Text passage -
* begin *
Installation
Prerequisites
System Requirements
| Component | Minimum | Recommended |
|---|---|---|
| OS | Linux/macOS | Linux (Ubuntu 20.04+) |
| Python | 3.8+ | 3.10+ |
| RAM | 512MB | 2GB |
| Disk | 1GB | 10GB |
| CPU | 1 core | 2+ cores |
Software Dependencies
- Python 3.8 or higher
- pip (Python package manager)
- SQLite 3 (included with Python)
- Git (for cloning repository)
Quick Start
1. Clone Repository
git clone https://github.com/datagems-eosc/real-time-anomaly-detection.git
cd real-time-anomaly-detection/stream_detection
2. Create Virtual Environment
# Using venv
python3 -m venv venv
source venv/bin/activate
# Or using conda
conda create -n datagem python=3.10
conda activate datagem
3. Install Dependencies
4. Verify Installation
Expected output:
usage: anomaly_detector.py [-h] [--end END] [--window WINDOW] ...
Real-Time Weather Anomaly Detection System
...
5. Test Data Collection
# Start data collector (background)
./manage_collector.sh start
# Wait 30 seconds for first data fetch
sleep 30
# Check database
sqlite3 weather_stream.db "SELECT COUNT(*) FROM observations;"
Expected: Number > 0 (should have data from ~14 stations)
6. Run First Detection
If no data yet:
# Wait for more data collection
sleep 600 # 10 minutes
# Try again
python anomaly_detector.py --end "NOW" --spatial-verify
Detailed Installation
Python Environment Setup
Conda (Recommended)
# Create environment with specific Python version
conda create -n datagem python=3.10
# Activate
conda activate datagem
# Install pip dependencies
pip install -r requirements.txt
Installing Dependencies
From requirements.txt
Manual Installation
# Core dependencies
pip install pandas numpy
# Time series analysis
pip install statsmodels
# Machine learning
pip install scikit-learn
# Visualization
pip install folium
# Database (optional, for TimescaleDB)
* end *
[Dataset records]
* begin *
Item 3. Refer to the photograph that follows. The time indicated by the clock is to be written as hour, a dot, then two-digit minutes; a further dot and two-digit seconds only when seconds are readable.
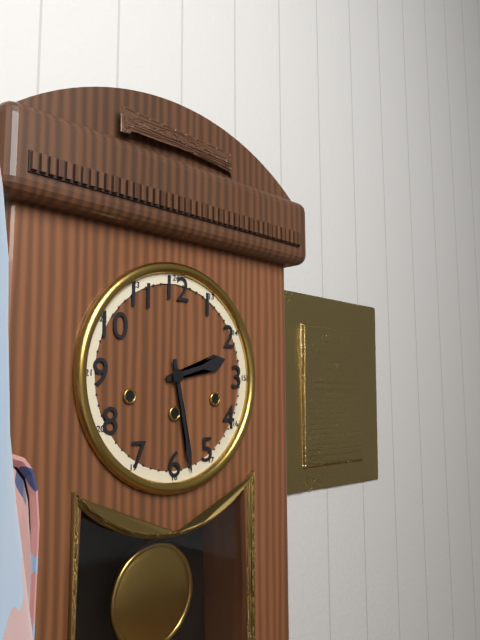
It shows 2.28
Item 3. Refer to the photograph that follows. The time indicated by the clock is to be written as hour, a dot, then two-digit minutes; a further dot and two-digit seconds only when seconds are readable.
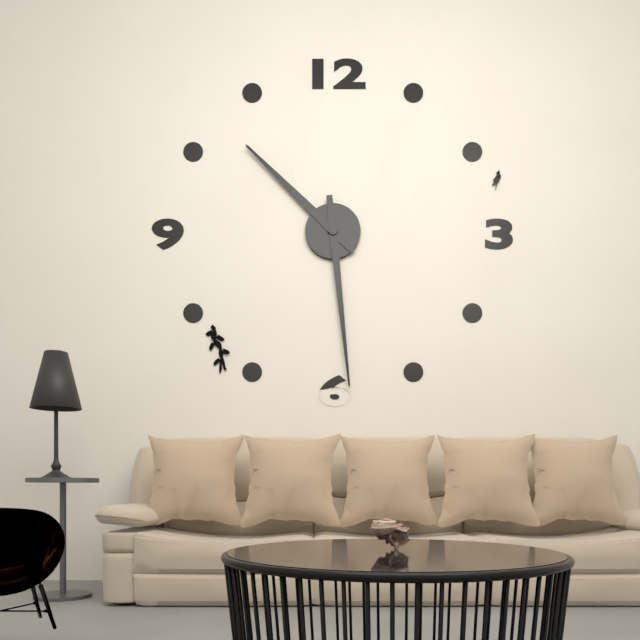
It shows 10.29
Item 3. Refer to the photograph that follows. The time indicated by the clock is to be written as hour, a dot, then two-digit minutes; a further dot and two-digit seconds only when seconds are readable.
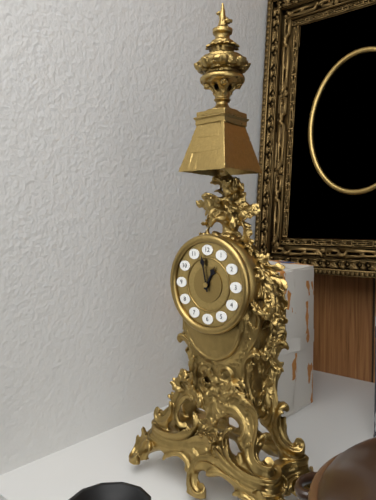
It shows 12.58
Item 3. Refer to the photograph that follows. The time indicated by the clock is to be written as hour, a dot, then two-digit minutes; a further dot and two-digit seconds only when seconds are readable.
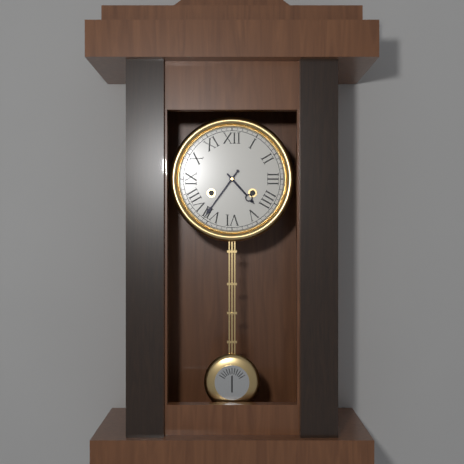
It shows 4.36
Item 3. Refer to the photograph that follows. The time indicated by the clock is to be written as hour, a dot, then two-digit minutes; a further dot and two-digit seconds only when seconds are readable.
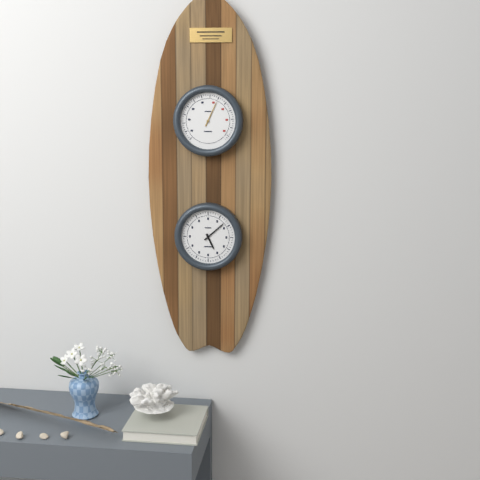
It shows 5.08
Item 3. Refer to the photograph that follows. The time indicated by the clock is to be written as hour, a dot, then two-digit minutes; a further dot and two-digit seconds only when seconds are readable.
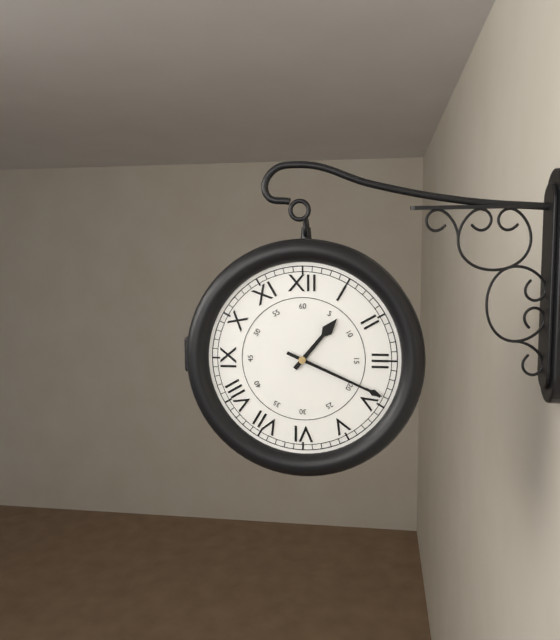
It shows 1.19
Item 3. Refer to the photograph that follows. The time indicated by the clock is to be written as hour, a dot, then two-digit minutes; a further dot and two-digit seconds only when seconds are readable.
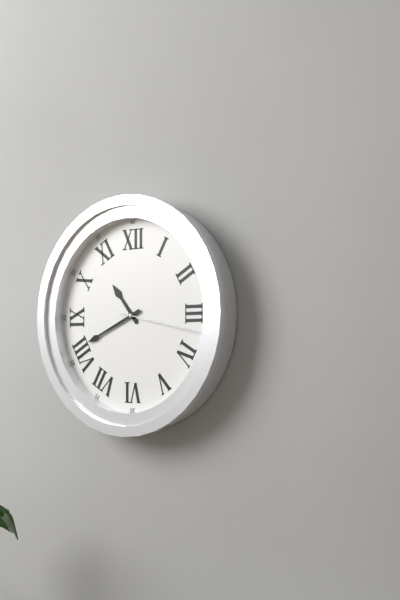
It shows 10.41.17
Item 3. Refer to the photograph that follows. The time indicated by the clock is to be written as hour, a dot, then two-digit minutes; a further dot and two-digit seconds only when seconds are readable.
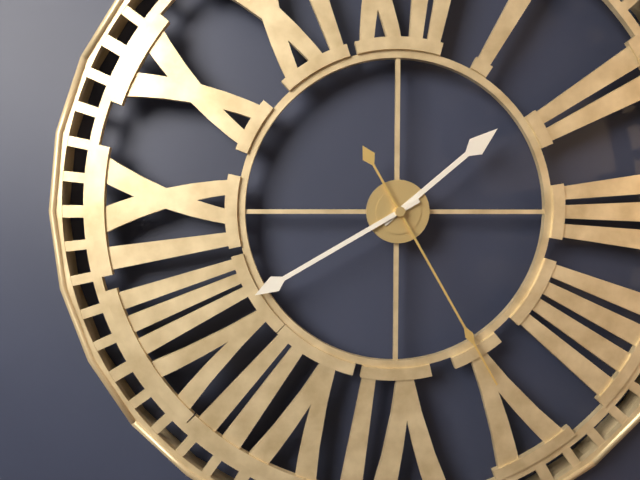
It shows 1.40.25
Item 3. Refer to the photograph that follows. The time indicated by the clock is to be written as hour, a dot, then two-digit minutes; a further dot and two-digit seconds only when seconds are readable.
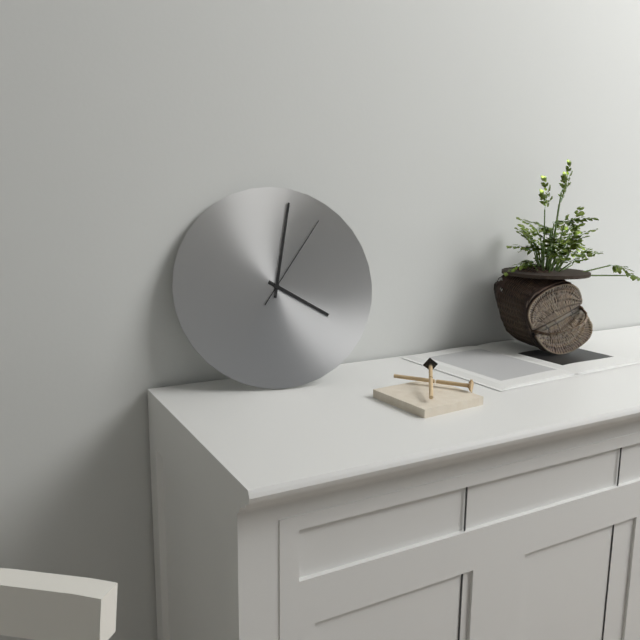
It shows 4.02.06
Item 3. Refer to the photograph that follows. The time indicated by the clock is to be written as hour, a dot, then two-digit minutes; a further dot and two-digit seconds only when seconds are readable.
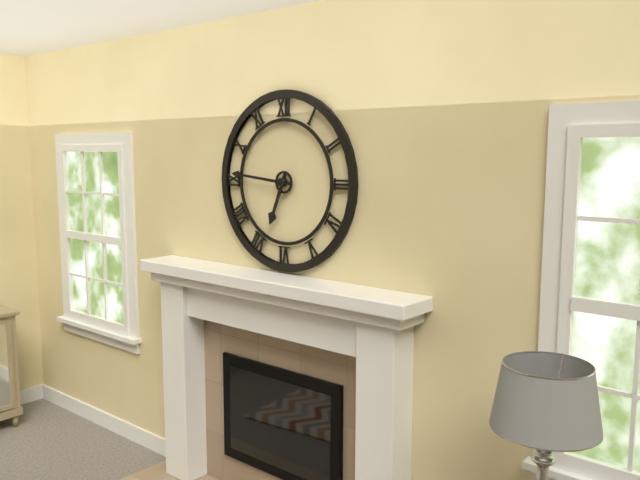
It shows 6.46
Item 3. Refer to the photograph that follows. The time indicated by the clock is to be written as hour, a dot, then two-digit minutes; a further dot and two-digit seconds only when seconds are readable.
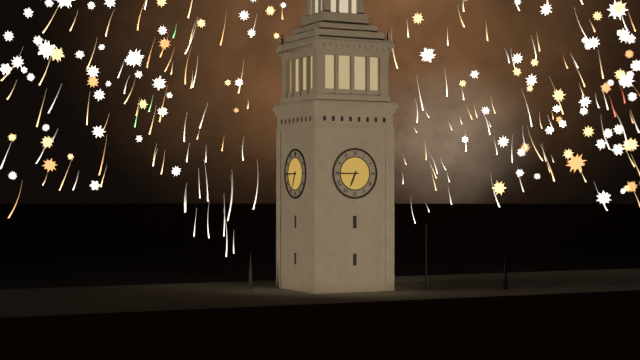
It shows 6.45
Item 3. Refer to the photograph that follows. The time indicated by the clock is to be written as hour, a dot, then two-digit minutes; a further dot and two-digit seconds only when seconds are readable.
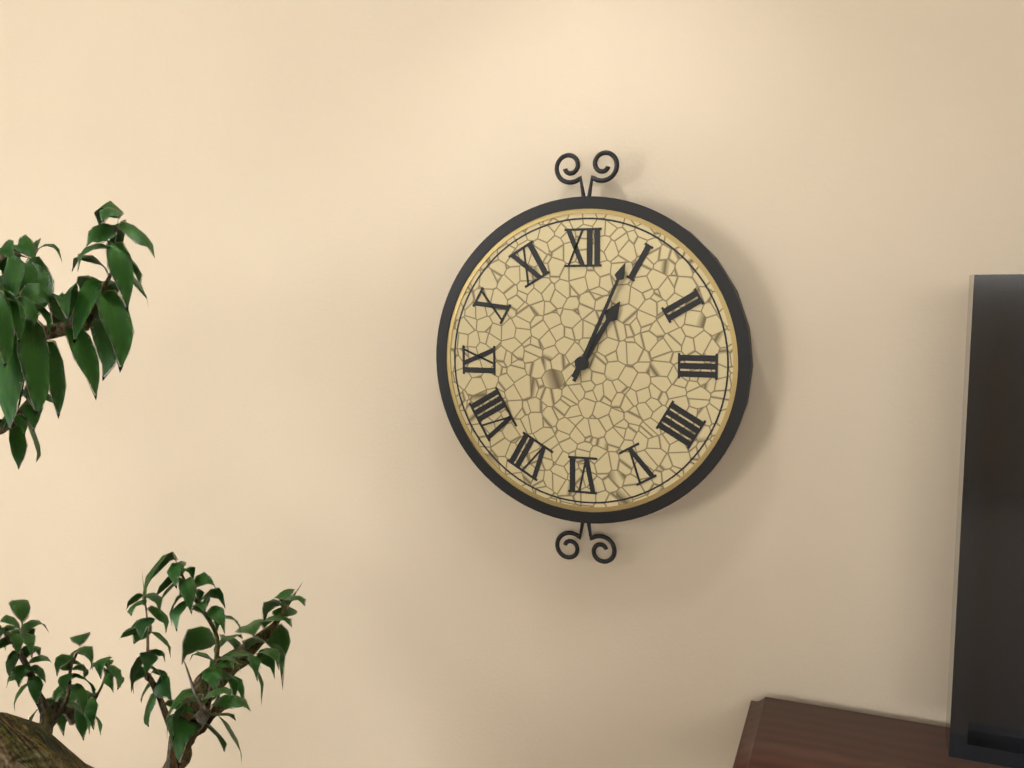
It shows 1.04
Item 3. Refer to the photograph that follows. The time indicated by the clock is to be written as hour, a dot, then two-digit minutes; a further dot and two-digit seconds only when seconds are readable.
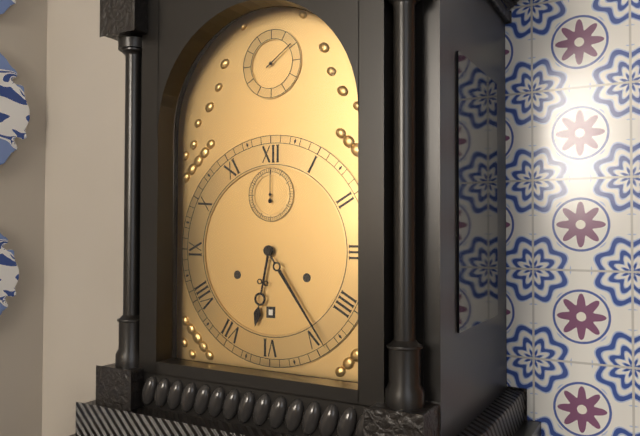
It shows 6.24
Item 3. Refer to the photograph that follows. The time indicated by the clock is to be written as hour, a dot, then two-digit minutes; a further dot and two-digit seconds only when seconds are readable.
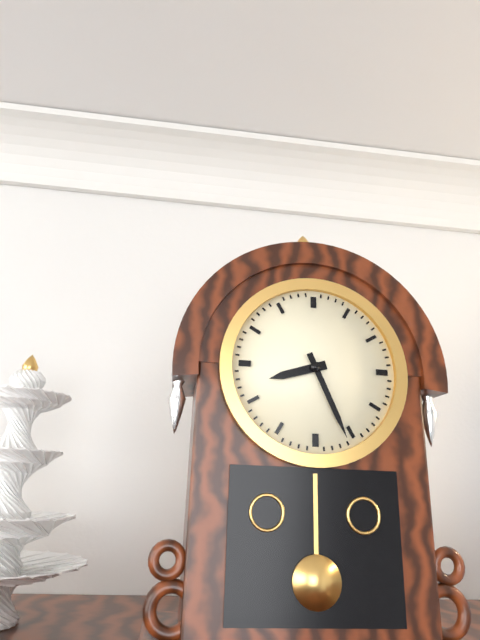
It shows 8.26
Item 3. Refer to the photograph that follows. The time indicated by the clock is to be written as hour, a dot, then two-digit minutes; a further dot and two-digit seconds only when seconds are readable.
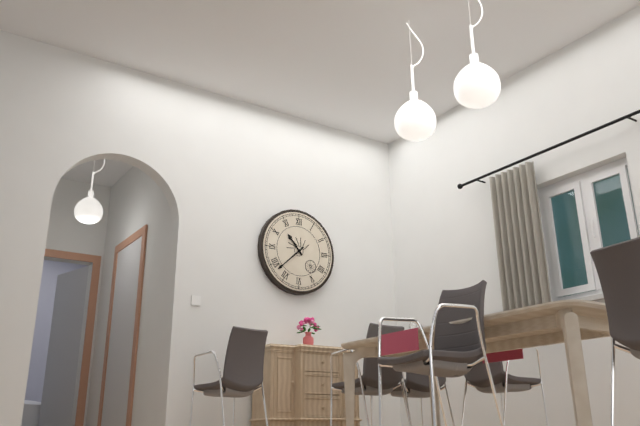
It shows 10.38
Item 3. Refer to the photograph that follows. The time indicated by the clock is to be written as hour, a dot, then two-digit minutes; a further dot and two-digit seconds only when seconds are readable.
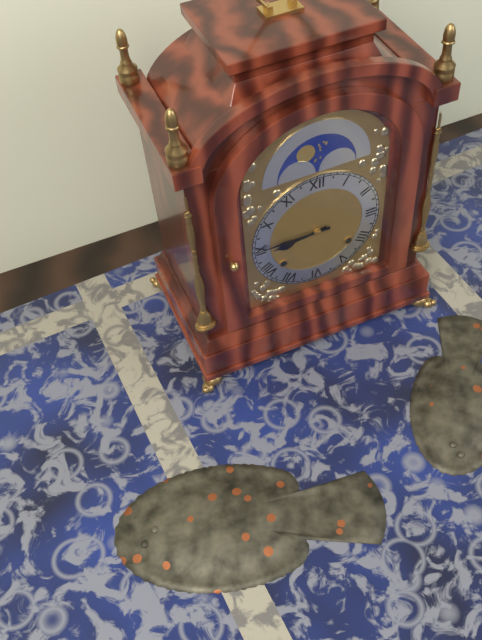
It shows 8.45
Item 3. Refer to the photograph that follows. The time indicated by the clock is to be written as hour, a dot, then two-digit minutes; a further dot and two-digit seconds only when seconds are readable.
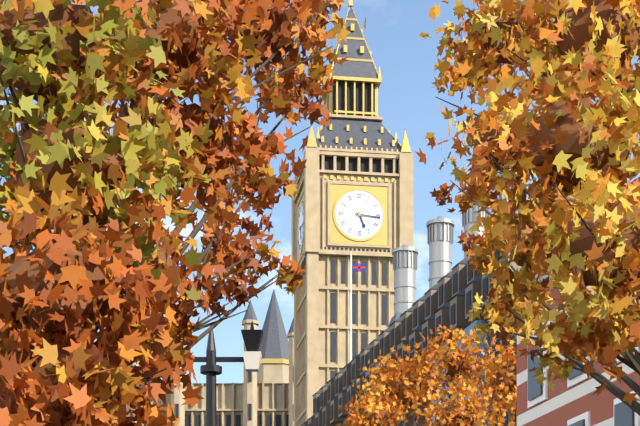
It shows 5.16
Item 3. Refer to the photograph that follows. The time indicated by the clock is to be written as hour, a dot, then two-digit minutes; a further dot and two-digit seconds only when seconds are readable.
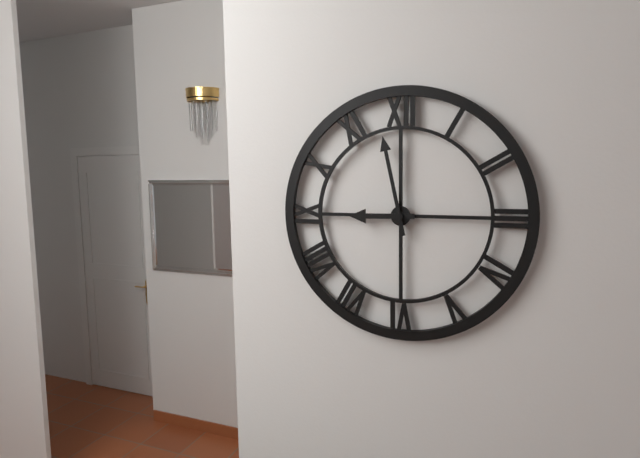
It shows 8.58
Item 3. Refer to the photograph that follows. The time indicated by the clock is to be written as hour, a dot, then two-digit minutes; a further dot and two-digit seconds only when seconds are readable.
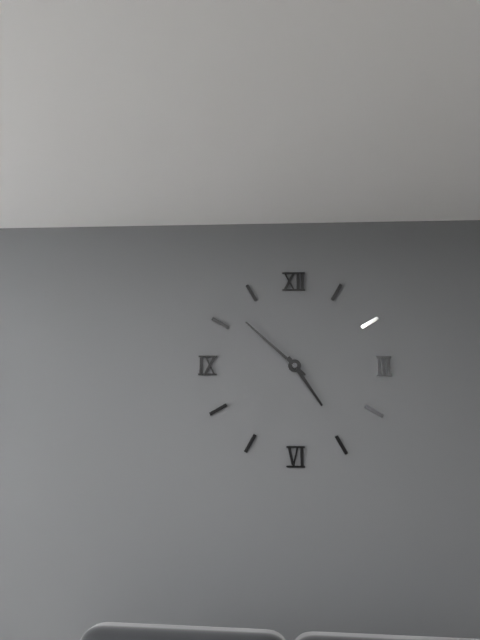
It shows 4.52
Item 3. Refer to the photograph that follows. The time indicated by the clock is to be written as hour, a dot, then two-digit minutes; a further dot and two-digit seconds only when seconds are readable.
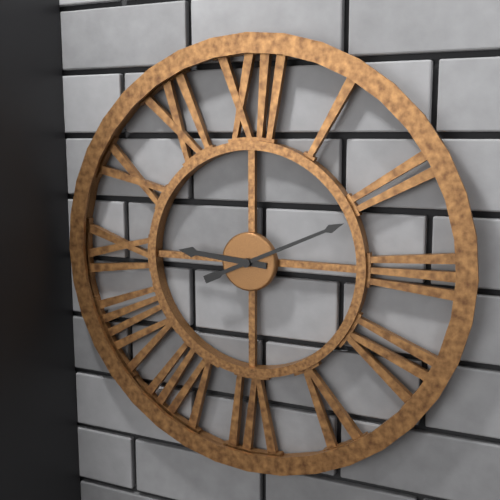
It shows 9.11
* end *
Request A - Decide whether each statement agrees with the installation guide, answering yes or no and quoting the deciding words: (i) SQLite 3 has to be installed separately from Python; (ii) after the data collector is started, the guide says to wait 30 seconds for the first data fetch; (iii) the guide marks venv as the recommended Python environment setup.
Request B - Reproduce the part of the installation guide starting with "6. Run First" and going on through "Conda (Recommended)".

Written solution A -
(i) No: "SQLite 3 (included with Python)"
(ii) Yes: "Wait 30 seconds for first data fetch"
(iii) No: "Conda (Recommended)"

Written solution B -
6. Run First Detection
If no data yet:
# Wait for more data collection
sleep 600 # 10 minutes
# Try again
python anomaly_detector.py --end "NOW" --spatial-verify
Detailed Installation
Python Environment Setup
Conda (Recommended)